* _EXERCISE REQUIREMENTS_: Every line from the opening of the records to the line with "-MMD, but also" should be restated exactly, with both ends included and the pictures left out.

^^^^^^^^^^^^^^^^

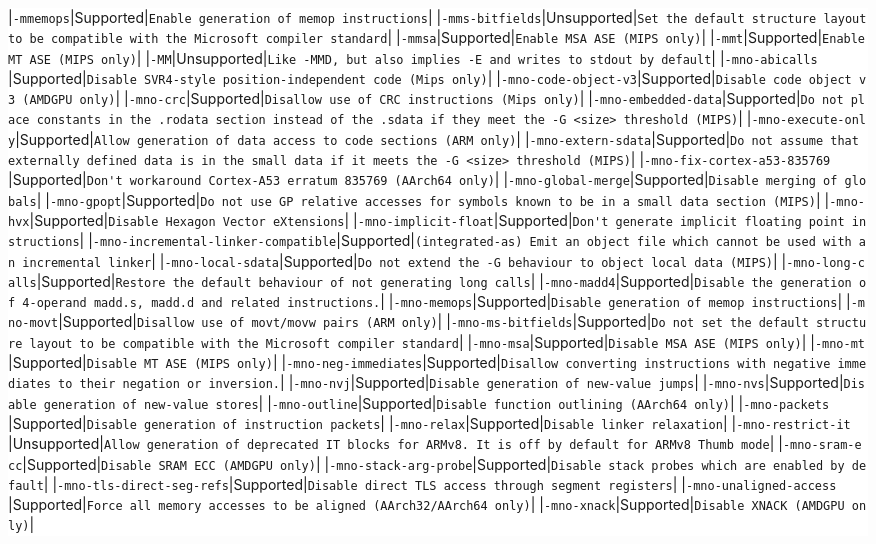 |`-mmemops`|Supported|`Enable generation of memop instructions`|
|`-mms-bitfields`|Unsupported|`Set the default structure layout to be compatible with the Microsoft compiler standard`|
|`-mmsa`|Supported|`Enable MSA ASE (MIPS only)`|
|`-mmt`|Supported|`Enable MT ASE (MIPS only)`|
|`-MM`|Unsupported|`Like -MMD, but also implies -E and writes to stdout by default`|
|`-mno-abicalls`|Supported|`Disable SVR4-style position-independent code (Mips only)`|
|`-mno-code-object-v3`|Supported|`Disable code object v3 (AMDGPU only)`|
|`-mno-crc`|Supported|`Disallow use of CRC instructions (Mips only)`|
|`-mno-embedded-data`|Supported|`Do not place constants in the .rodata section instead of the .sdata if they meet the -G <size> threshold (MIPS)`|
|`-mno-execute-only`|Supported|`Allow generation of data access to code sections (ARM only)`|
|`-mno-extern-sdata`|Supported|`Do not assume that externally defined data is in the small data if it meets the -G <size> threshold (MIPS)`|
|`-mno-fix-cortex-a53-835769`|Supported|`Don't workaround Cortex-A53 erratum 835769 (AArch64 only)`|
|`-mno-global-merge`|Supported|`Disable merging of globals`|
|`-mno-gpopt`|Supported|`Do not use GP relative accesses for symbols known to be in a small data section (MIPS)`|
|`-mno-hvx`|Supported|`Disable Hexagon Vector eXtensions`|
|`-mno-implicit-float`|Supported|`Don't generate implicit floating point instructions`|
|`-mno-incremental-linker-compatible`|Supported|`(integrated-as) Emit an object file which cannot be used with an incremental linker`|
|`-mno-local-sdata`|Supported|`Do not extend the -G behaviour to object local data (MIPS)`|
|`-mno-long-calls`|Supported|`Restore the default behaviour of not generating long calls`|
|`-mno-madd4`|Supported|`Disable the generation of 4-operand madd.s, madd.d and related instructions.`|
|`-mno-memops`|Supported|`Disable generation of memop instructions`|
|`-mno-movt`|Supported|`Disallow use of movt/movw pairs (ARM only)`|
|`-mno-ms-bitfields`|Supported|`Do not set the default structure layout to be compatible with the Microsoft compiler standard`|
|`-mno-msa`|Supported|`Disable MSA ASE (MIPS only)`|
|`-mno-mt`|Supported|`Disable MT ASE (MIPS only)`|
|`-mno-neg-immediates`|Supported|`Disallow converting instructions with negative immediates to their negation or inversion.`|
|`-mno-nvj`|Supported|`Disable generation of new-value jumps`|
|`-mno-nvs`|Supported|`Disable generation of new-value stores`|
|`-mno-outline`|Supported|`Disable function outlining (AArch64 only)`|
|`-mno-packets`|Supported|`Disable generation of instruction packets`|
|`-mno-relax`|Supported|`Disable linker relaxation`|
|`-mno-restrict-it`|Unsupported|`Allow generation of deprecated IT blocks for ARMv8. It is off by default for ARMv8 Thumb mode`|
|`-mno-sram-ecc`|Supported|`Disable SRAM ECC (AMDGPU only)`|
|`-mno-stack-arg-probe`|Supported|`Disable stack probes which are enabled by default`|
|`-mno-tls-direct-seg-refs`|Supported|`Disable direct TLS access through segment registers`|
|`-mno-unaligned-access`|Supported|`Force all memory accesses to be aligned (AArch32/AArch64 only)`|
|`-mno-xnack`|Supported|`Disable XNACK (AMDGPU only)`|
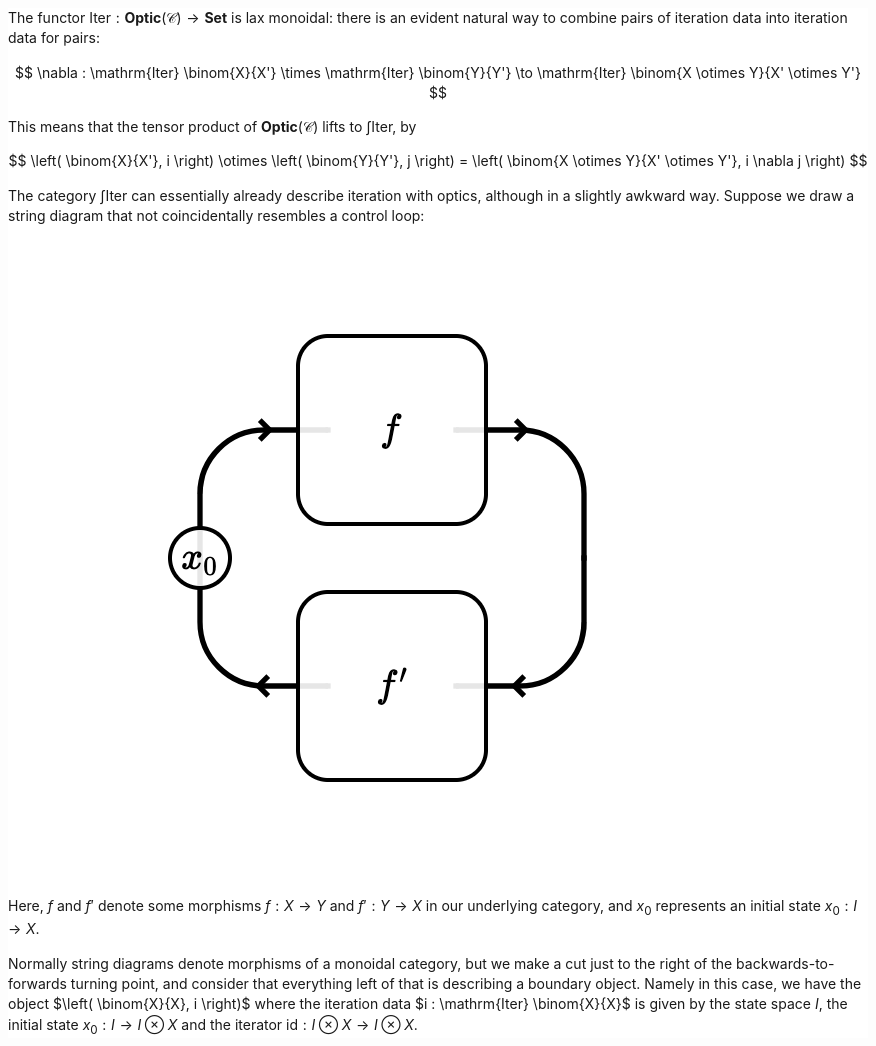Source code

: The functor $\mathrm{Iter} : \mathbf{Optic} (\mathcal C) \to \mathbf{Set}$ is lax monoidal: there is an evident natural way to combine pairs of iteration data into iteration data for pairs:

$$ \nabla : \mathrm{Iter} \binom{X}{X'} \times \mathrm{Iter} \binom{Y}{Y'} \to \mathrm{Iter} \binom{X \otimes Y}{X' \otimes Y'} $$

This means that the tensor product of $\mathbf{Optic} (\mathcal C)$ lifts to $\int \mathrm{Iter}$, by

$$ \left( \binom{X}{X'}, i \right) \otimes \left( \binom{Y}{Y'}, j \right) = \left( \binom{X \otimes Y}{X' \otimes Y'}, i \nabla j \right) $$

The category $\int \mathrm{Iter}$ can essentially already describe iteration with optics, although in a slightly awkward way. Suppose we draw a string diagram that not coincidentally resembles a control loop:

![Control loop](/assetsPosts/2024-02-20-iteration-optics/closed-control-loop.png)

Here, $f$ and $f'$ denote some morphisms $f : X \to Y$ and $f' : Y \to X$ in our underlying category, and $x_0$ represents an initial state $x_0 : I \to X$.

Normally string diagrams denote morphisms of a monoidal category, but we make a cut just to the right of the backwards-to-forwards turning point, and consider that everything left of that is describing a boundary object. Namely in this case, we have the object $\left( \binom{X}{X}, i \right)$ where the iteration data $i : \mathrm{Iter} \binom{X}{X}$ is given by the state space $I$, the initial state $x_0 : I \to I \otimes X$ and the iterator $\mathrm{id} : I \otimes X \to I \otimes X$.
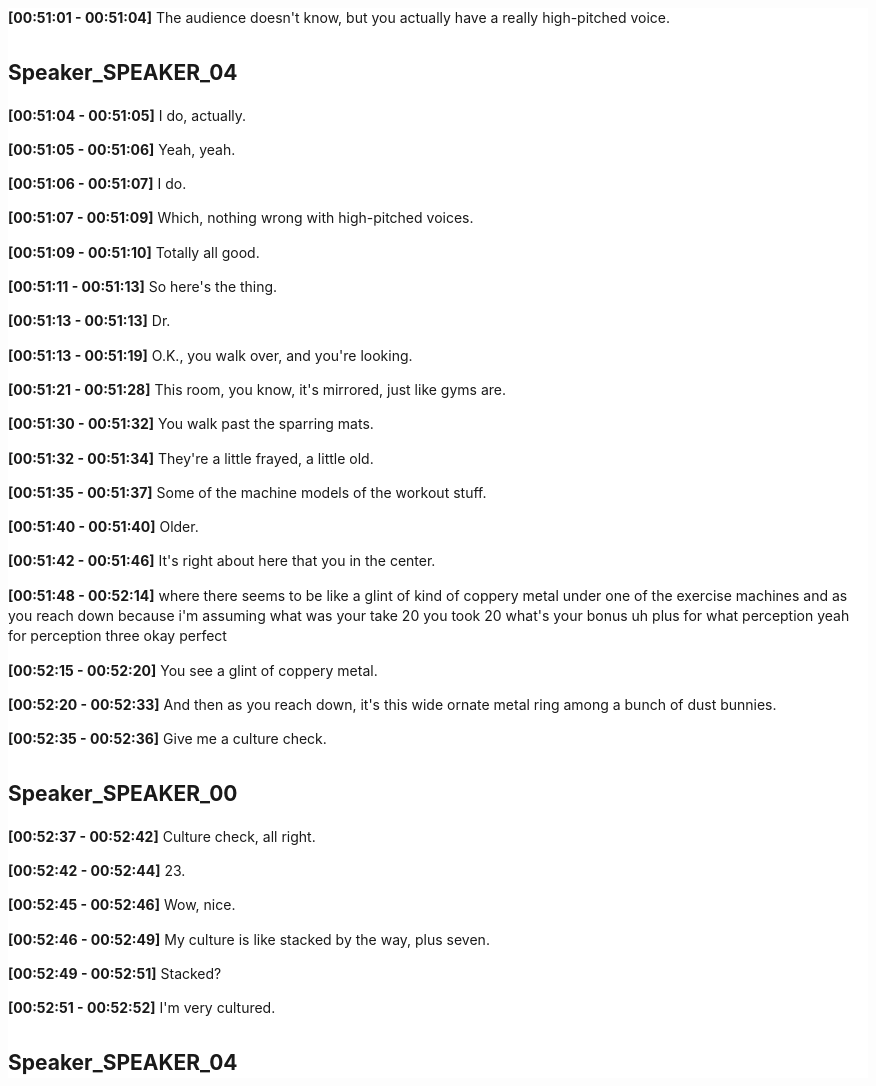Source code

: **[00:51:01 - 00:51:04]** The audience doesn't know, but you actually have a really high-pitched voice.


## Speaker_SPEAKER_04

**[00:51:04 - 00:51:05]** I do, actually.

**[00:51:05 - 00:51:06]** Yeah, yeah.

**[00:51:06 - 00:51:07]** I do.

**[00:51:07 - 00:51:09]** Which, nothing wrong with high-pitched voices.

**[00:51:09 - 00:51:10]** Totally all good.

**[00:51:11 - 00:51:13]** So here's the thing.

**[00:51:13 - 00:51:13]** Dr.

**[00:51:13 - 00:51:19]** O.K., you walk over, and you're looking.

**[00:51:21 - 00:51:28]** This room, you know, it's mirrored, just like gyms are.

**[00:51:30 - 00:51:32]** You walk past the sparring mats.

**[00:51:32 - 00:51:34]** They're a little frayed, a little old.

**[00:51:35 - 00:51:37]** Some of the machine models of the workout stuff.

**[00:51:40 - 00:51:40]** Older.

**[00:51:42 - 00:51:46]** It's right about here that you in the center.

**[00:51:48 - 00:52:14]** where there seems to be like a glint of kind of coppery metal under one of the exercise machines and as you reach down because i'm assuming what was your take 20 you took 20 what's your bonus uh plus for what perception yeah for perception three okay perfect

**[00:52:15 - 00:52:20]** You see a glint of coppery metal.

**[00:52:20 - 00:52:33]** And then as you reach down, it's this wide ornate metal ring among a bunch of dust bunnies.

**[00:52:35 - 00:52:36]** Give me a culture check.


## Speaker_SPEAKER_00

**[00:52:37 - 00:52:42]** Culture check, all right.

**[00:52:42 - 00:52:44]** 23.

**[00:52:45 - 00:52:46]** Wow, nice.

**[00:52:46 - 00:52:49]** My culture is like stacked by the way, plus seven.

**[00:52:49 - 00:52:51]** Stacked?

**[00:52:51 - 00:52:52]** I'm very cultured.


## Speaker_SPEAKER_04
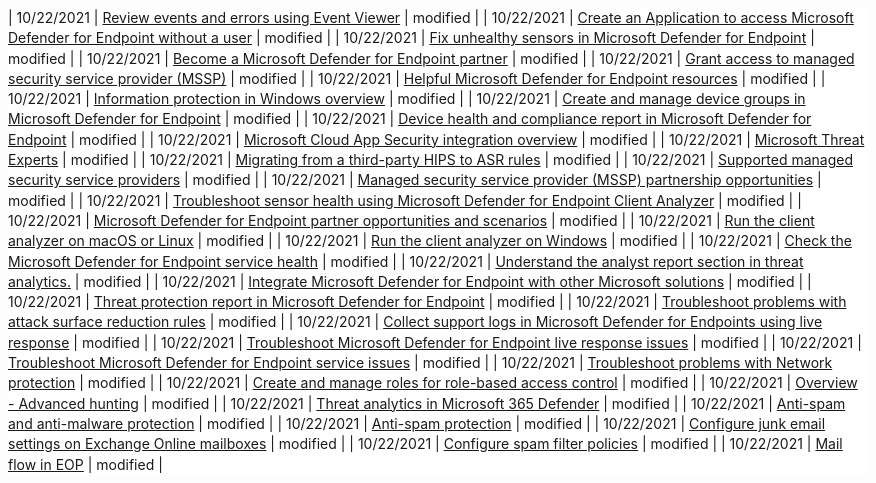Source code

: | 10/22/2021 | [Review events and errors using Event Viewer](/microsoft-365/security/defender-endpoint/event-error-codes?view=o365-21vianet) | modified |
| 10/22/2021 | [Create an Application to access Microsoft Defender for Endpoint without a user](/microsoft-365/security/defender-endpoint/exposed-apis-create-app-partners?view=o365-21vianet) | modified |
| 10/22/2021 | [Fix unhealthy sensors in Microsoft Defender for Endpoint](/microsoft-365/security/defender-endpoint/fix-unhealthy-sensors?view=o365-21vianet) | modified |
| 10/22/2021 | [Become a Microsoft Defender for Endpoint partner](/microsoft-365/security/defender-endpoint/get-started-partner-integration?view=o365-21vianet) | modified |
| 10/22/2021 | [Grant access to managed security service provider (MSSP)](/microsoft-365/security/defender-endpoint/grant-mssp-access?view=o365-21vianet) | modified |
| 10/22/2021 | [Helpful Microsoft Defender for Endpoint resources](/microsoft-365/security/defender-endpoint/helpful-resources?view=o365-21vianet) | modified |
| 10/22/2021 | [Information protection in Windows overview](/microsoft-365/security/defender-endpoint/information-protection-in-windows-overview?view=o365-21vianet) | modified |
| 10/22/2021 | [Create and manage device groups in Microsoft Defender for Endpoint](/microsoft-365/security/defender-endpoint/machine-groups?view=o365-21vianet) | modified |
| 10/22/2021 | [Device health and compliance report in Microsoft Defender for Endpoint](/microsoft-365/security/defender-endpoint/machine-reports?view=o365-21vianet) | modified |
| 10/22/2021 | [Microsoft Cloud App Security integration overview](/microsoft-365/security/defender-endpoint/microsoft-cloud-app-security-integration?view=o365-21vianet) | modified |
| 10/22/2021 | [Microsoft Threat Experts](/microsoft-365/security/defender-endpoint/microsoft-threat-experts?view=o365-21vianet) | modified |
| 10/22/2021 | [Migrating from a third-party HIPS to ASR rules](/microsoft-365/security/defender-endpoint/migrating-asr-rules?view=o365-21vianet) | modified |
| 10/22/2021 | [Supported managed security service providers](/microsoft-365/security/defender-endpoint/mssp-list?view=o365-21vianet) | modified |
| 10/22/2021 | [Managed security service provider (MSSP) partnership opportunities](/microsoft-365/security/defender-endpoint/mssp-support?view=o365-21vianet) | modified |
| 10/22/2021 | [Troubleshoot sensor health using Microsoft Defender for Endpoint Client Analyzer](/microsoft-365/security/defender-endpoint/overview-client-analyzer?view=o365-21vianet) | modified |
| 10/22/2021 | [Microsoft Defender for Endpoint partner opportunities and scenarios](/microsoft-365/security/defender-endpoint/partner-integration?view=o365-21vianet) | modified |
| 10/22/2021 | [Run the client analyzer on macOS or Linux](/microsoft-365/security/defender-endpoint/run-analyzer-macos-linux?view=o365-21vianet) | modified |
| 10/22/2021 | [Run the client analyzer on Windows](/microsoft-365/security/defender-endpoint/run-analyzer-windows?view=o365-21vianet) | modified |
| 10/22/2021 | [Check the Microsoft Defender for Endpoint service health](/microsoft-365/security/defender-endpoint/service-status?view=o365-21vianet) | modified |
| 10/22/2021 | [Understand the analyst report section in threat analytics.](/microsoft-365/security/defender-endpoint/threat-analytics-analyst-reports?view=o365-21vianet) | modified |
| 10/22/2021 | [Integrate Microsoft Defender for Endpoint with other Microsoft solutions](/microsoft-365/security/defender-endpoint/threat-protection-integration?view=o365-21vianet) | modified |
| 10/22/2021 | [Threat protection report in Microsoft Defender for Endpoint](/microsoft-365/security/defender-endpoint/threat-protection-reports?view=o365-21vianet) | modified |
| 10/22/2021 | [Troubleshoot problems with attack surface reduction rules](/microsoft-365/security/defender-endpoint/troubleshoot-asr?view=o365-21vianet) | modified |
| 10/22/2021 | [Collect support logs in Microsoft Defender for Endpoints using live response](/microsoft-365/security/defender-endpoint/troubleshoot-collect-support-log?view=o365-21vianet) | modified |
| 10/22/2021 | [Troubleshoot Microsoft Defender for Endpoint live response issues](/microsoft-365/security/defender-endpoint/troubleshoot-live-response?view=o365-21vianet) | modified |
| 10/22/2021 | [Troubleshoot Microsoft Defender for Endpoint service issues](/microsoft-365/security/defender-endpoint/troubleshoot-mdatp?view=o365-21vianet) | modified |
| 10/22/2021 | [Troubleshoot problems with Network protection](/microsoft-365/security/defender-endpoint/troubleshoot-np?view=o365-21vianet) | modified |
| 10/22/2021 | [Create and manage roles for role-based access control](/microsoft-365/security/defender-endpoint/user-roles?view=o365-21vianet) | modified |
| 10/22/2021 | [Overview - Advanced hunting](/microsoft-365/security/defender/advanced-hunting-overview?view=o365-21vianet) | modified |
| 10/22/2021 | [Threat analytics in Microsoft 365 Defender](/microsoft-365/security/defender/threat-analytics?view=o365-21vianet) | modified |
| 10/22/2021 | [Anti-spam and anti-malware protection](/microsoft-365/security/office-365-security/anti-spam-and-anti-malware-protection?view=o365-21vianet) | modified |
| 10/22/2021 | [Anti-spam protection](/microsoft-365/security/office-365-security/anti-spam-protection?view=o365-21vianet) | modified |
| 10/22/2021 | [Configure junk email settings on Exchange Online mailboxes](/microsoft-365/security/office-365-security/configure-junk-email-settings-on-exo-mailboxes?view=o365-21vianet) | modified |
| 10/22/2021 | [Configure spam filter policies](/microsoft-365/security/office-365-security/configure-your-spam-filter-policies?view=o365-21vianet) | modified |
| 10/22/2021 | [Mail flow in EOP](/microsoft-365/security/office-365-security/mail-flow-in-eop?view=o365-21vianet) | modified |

^^^^^^^^^^^^^^^^

* _EXPECTED OUTPUT_:
 |`-mmemops`|Supported|`Enable generation of memop instructions`|
|`-mms-bitfields`|Unsupported|`Set the default structure layout to be compatible with the Microsoft compiler standard`|
|`-mmsa`|Supported|`Enable MSA ASE (MIPS only)`|
|`-mmt`|Supported|`Enable MT ASE (MIPS only)`|
|`-MM`|Unsupported|`Like -MMD, but also implies -E and writes to stdout by default`|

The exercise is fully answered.